Я не помню, как перестала видеть. Обрывки напоминают, что была картина с алыми размашистыми цветами и пурпурными разводами. Плотные тюбики были странно прохладными, а густые краски в ладони таяли теплом. Странным таким, густым и маслянистым. И что-то липкое и знакомое склеивало пальцы, заползало в глотку, щекоча знакомым пугающим запахом.

Временами быстро проскальзывают поля и я почти чувствую терпкий степной дух. Потом резкий удар. Пустота. На моих руках алые краски, которые я размазыаю по стене. На ней висит тугая корабельная веревка. Твоя, папа?!. Наверное. На столе пальцы нащупыват полусдутые воздушные шары. Я мну их, чувствуя, как внутри перекатывается воздух, как пульсирует, словно живой.

Откуда здесь эти шары? И голоса, которые приближаются, потом исчезают. Словно я здесь не одна. А мир такой многолюдный, чужой...

***

Сегодня туман перед глазами какой-то мутный. Он стал тоньше. Иногла рвется и сквозь прорехи я вижу знакомые лица. Они так странно смотрят в мою сторону. Но они близко. Можно даже потрогать. Только мешает что-то.

Рукам сегодня особенно холодно. Мне кажется, что меня посадили в клетку и вокруг такие толстые прутья. И от них холодно, неуютно.

Кажется, сегодня с самого утра совсем рядом мой доктор. К чему бы это?

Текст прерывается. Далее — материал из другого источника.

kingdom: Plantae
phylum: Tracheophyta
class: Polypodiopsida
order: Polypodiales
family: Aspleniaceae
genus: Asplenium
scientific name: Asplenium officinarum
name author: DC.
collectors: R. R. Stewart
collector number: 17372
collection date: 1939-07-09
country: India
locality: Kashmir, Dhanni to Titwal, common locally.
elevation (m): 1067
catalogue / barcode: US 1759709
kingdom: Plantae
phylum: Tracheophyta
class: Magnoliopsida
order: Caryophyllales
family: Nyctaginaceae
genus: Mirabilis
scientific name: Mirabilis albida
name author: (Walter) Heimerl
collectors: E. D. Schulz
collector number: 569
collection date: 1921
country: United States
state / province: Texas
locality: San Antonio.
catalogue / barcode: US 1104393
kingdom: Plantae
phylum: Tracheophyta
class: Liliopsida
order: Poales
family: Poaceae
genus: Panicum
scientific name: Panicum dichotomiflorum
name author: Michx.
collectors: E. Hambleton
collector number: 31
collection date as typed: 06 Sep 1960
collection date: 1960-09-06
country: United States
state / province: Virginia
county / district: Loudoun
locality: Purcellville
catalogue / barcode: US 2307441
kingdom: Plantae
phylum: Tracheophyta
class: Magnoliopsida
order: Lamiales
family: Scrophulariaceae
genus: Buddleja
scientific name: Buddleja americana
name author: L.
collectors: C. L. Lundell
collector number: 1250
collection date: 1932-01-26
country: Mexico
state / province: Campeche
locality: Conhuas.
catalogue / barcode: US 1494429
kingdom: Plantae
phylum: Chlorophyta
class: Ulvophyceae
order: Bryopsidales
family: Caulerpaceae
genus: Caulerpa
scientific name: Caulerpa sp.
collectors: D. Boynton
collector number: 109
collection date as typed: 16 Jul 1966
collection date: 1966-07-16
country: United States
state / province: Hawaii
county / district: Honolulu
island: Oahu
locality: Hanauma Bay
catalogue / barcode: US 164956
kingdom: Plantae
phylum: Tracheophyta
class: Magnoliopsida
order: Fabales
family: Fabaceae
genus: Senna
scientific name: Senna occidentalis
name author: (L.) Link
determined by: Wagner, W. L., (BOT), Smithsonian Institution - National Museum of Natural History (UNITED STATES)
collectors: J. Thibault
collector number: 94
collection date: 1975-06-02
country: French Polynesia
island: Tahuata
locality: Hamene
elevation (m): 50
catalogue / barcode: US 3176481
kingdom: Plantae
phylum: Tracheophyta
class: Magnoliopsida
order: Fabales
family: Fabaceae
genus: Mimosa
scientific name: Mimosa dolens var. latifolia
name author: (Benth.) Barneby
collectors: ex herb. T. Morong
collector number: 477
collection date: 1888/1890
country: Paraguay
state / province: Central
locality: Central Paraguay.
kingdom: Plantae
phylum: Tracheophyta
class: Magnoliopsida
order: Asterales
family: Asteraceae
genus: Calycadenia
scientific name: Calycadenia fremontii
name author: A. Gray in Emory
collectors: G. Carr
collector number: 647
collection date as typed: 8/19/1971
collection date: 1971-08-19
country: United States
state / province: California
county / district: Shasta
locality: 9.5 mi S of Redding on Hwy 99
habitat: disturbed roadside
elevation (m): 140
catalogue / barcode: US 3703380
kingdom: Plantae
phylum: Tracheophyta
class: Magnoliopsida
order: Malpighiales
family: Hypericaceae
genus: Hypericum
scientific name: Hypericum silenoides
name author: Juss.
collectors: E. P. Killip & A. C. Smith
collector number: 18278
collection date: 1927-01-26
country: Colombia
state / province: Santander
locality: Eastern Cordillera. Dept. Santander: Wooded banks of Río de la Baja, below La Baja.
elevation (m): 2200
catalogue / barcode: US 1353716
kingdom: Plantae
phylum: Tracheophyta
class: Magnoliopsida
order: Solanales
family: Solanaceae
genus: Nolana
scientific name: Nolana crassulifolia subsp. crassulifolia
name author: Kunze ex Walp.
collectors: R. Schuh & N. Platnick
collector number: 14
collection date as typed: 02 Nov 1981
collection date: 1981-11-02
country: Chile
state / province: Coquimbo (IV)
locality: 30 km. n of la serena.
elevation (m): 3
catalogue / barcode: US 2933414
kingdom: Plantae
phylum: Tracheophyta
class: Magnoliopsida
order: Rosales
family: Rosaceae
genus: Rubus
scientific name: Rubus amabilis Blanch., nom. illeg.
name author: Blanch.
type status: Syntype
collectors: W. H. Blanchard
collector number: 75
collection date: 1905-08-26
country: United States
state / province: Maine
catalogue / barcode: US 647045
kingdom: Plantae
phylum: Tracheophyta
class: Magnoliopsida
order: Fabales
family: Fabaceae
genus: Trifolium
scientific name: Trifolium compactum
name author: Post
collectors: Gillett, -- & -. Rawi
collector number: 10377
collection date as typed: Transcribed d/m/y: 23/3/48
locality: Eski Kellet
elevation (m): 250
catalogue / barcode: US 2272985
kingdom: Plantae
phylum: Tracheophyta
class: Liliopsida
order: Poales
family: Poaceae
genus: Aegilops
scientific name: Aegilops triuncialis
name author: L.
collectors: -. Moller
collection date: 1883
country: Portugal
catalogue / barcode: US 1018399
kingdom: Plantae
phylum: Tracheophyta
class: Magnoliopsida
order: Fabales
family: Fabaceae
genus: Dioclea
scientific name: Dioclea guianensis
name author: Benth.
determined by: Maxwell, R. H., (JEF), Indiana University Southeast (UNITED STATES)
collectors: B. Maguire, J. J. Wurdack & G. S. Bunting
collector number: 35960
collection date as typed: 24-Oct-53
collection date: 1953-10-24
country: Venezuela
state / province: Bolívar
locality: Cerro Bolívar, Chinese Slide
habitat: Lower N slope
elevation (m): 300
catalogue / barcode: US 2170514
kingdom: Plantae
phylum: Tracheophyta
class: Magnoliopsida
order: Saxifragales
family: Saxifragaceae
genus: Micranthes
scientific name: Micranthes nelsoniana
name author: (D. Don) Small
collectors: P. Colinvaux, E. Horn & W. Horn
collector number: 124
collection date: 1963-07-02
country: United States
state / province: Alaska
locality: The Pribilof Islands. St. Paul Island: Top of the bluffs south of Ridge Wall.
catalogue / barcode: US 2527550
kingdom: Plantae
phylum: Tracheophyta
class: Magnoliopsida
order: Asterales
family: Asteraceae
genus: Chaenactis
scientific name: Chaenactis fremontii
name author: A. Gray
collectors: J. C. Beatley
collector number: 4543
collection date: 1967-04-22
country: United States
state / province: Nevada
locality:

Может, выпишут? Только куда? Лишь бы не домой. Все бы отдала, только бы не туда. Опять ее оры, упреки.

А люди вокруг обступают меня, становятся скользкими и юркимии, как дождевые черви. Мне не уйти от них. Может, так проявляются грехи. Сколько их у меня? Не сосчитать. Как личинок в догнивающем трупе.